The real problem, as implicitly acknowledged by PAGE, is not so much the shortage of geriatricians as the lack of geriatric medical expertise. So why has it been so difficult to remedy the situation—the gap between supply and demand has been growing, not shrinking? And what are we going to do about it?

Several explanations have been advanced, each with a corresponding solution. Since compensation for geriatricians is comparatively poor, economists argue, just improve salaries. This means modifying the Medicare fee schedule since the patients under discussion are almost all on Medicare. Since it’s going to be very hard to increase the size of the total pie, giving a larger share to physicians who see geriatric patients will mean giving a smaller share to cardiologists and orthopedists. That won’t go over well with the cardiologists and the orthopedists, not to mention the gastroenterologists, ophthalmologists and other procedure-oriented specialists, who are all well-paid under the current system. Pervasive ageism is another probable cause. More physicians are likely to want to care for older patients if the society as a whole values older people. Society doesn’t and physicians, who are after all members of society, tend not to either.

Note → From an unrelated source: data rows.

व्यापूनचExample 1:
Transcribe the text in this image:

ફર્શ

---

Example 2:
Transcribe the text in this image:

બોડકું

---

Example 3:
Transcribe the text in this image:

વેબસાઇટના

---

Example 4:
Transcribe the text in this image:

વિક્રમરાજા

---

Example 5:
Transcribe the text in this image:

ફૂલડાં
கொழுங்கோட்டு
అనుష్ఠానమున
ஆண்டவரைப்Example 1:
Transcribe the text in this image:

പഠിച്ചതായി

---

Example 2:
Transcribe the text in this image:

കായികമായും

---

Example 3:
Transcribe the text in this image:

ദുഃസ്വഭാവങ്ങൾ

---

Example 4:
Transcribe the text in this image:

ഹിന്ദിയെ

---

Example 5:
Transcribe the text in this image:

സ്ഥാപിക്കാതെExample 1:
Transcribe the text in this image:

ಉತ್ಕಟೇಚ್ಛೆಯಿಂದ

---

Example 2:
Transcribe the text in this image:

In fact, the reason that so many of the young physicians who accept geriatric fellowship residency slots are from other countries is that ageism is perhaps not so endemic in the developing world. Changing attitudes is going to be even more difficult than modifying the Medicare fee schedule. 

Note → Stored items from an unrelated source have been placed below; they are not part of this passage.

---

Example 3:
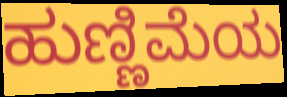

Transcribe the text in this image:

ಹುಣ್ಣಿಮೆಯ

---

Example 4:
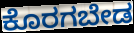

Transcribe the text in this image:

ಕೊರಗಬೇಡ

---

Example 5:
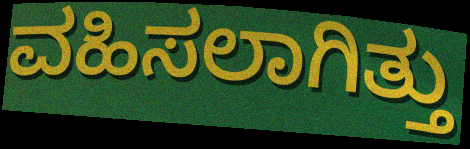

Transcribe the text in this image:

ವಹಿಸಲಾಗಿತ್ತು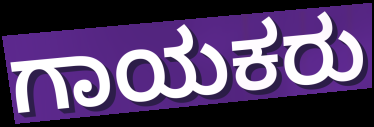
ಗಾಯಕರುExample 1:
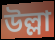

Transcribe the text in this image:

উল্লা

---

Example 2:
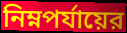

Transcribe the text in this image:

নিম্নপর্যায়ের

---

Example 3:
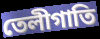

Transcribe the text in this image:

তেলীগাতি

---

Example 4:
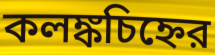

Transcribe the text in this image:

কলঙ্কচিহ্নের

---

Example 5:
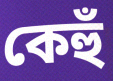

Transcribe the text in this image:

কেহুঁ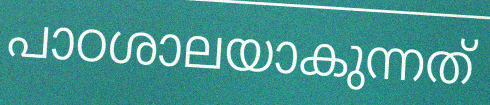
പാഠശാലയാകുന്നത്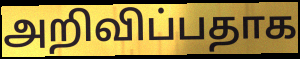
அறிவிப்பதாக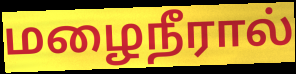
மழைநீரால்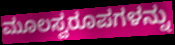
ಮೂಲಸ್ವರೂಪಗಳನ್ನುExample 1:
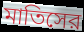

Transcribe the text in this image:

In light of the obstacles faced by each of the proposed solutions, we need to turn to a quintessentially geriatric way of looking at the world: instead of seeking a magic bullet, instead of expecting that there is one root problem and therefore just one problem that needs fixing, we should accept that the problem is multifactorial. Poor reimbursement, ageism, the absence of procedures, insufficient role models all contribute to the shortage of geriatricians and the lack of geriatric expertise among generalist physicians (both internists and surgeons). The fix will likewise have to be multifactorial. Build on pioneering strategies that involve co-management by a geriatrician and an orthopedist for hip fracture patients. Develop screening tools for frailty and refer the frailest of the frail to geriatricians. Maybe we can’t make a great deal of headway in any of these arenas, but perhaps we can improve things a little bit in each of them. And that would be a good start.